#### WHAT TO WORK ON:
Rewrite the items below with "layout element" changed to "page region" and every other character left as it is.

╭─ DATA SHOWN

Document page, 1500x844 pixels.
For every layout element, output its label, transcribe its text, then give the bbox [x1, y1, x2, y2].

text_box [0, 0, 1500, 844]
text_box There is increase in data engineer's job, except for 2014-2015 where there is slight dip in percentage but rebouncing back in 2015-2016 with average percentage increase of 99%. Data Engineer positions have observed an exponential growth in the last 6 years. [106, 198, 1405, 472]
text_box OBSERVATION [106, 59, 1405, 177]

╰─

#### SOLUTION TO THE PROBLEM:
Document page, 1500x844 pixels.
For every page region, output its label, transcribe its text, then give the bbox [x1, y1, x2, y2].

text_box [0, 0, 1500, 844]
text_box There is increase in data engineer's job, except for 2014-2015 where there is slight dip in percentage but rebouncing back in 2015-2016 with average percentage increase of 99%. Data Engineer positions have observed an exponential growth in the last 6 years. [106, 198, 1405, 472]
text_box OBSERVATION [106, 59, 1405, 177]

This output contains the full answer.